Donora smog survivor, environmentalist concerned over new leader of EPA
An environmentalist who was 2 years old when a catastrophic smog hit her hometown of Donora said it would be impossible to abolish the Environmental Protection Agency.
“(New Administrator Scott Pruitt) will find that the agency has numerous legal mandates that developed over many years,” said Dr. Devra Davis, who was born in Washington, D.C., but grew up in Donora and Pittsburgh.
“The job shapes the person as much as the person shapes the job,” Davis said, though she is concerned about Pruitt’s past hostility to the EPA.
As Oklahoma attorney general he took the EPA to court to block its rules, believing that under President Barack Obama the agency overstepped its legal authority, especially with fossil fuels.
“I greatly appreciate the leadership Attorney General Pruitt has shown in suing to stop the EPA’s Clean Power Plan and look forward to watching him dismantle it piece by piece as EPA administrator,” U.S. Sen. Steve Daines, R-Montana, was quoted on a blog administered by American Coal Council communications director Terry Headley.
According to multiple reports prior to his most recent speech to Congress, President Trump proposed a 25 percent cut in the EPA’s budget.
Trump did not mention such a cutback in his speech but said, “My administration wants to work with members in both parties … to promote clean air and clear water,” among other priorities.
“Of course, the devil is in the details,” Davis said. “EPA’s budget has been cut more than 20 percent in the past two years, so cutting it another 25 percent effectively puts the agency on a footing where it was during the devastating time of Ronald Reagan. Of course, it depends on where and what they cut, but frankly this is such a large cut that it’s hard to imagine that this would not be devastating.”
She said Republicans are not signing on to these proposals, noting that Rep. Tom Cole, R-Oklahoma, “is on record as raising serious concerns” and that Sen. Lindsey Graham, R-South Carolina, has said that the Trump budget is “dead on arrival.”
Last month Cole congratulated his fellow Oklahoman for being confirmed as EPA administrator and said in a news release, “I know he will find the right balance between protecting our environment while also respecting the rights of property owners, state governments and businesses.”
In his first remarks as EPA administrator on Feb. 21, Pruitt said he believed the U.S. can be both pro-energy and jobs, and pro-environment.
“We don’t have to choose between the two,” he said as he was introduced as the administrator of an agency established to consolidate a variety of federal research, monitoring, standard-setting and enforcement activities to ensure environmental protection
“I think our nation has done better than any nation in the world at making sure that we do the job of protecting our natural resources, and protecting our environment, while also respecting economic growth,” Pruitt said.
“He is correct,” Davis said. “American support for environmental protection remains strong. As the Republican response so far suggests, the president will not get a free pass on this.”
Davis said she would agree that jobs and the environment are a “false tradeoff” in the Mon Valley.

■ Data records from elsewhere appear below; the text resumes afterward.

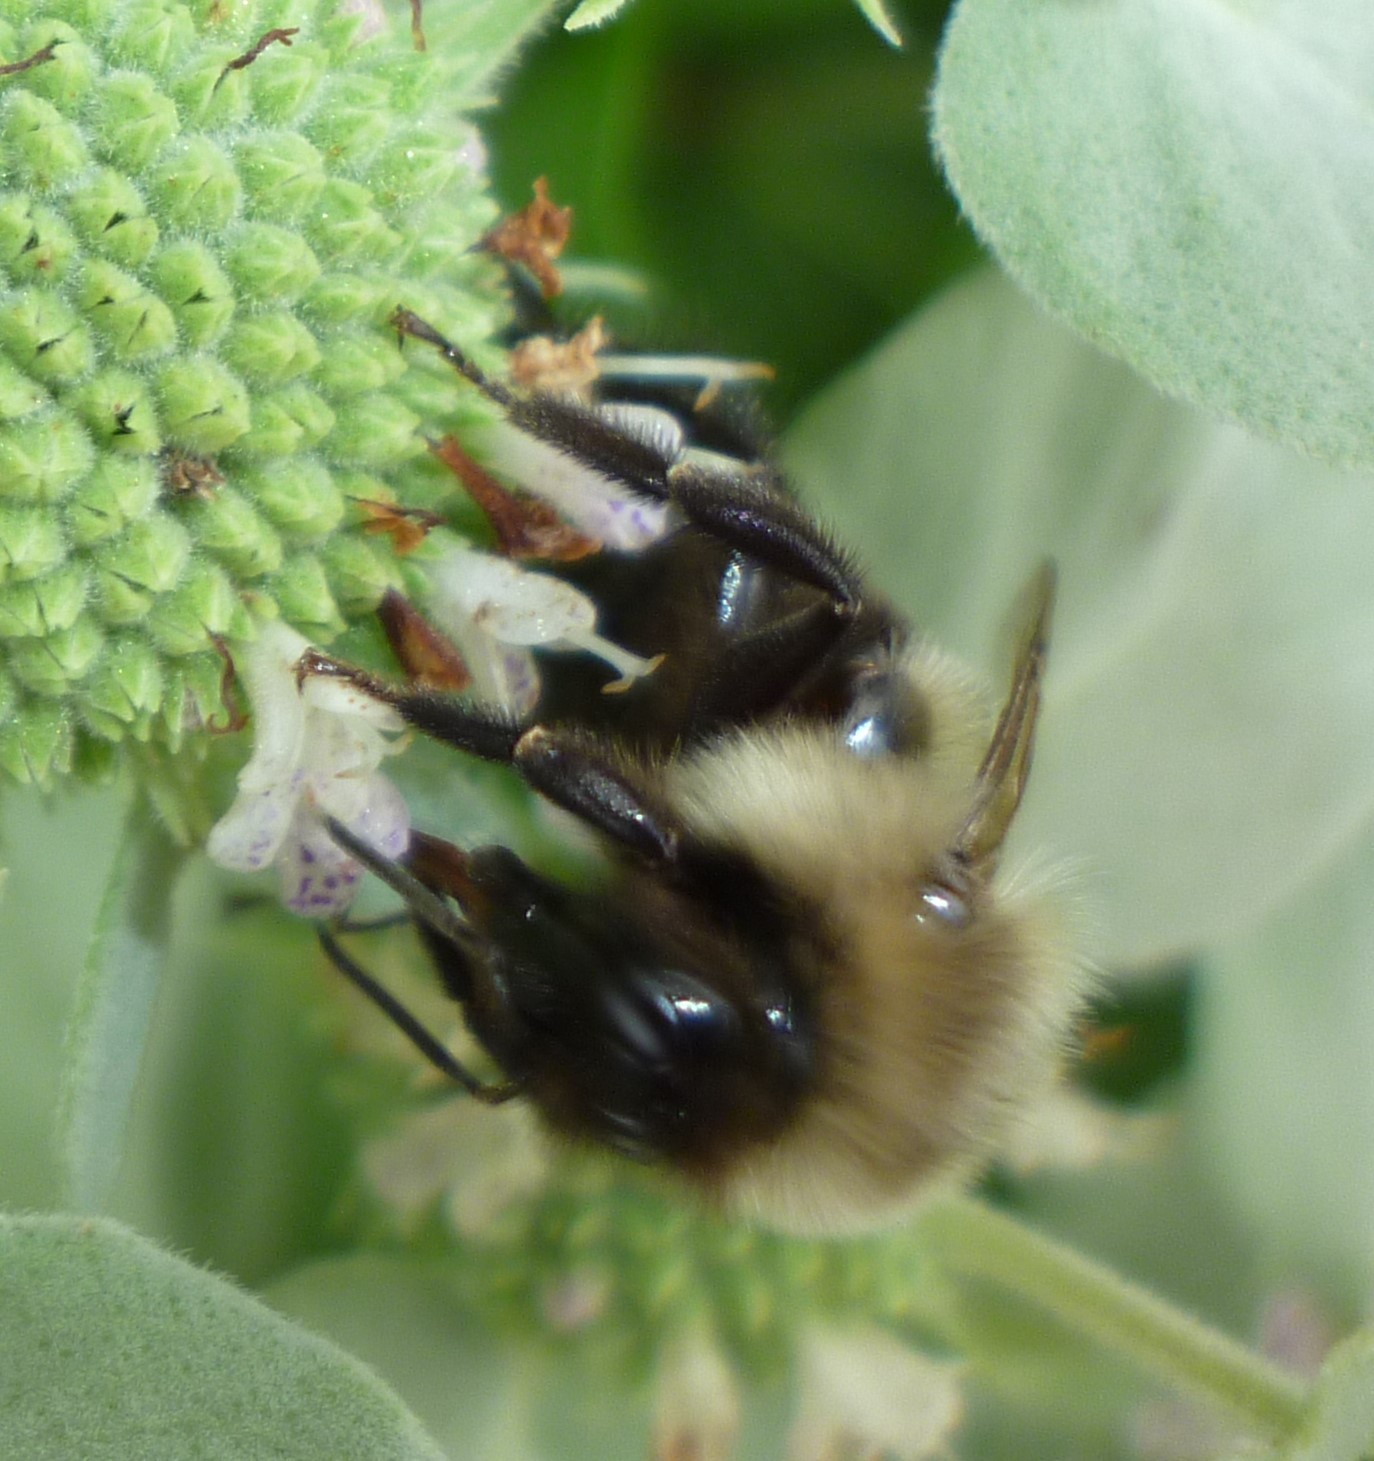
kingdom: Animalia
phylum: Arthropoda
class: Insecta
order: Hymenoptera
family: Apidae
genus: Bombus
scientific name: Bombus impatiens
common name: Common eastern bumble bee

“It’s not a question of either jobs or environment, it’s a question of both,” she said. She also said, however, that nothing has been said or done to give her any more assurance about what might be expected of Pruitt’s EPA.
Davis said the EPA was “broadly bipartisan” in its formation 47 years ago and in tune with “American values.”
“American values are not Republican or Democrat,” said Davis, who wrote about the 1948 Donora smog emergency in “When Smoke Ran Like Water,” published by Basic Books in 2002.
She does not want to see a repeat of five days in October 1948 when 20 people died as lethal smog descended on what then was one of numerous steel towns along the Monongahela River.
“Yet when it comes to environmental health, we are expected to wait until after the fact — until there are dead bodies or ill people to count — before taking action to prevent those and other harms from happening,” she wrote. “(And) sometimes not even then.”
Davis and the late University of Pittsburgh clinical professor of psychology Dr. David Servan-Schreiber co-founded Environmental Health Trust, a Wyoming-based nonprofit which aims to educate individuals and communities about controllable environmental health risks and policy changes needed to reduce those risks.
It is building environmental wellness programs in Wyoming and Pennsylvania to address impacts of energy development, the built environment and radon.
“History is not destiny,” Davis said. “If we do not learn from it we are doomed to repeat the mistakes of the past.”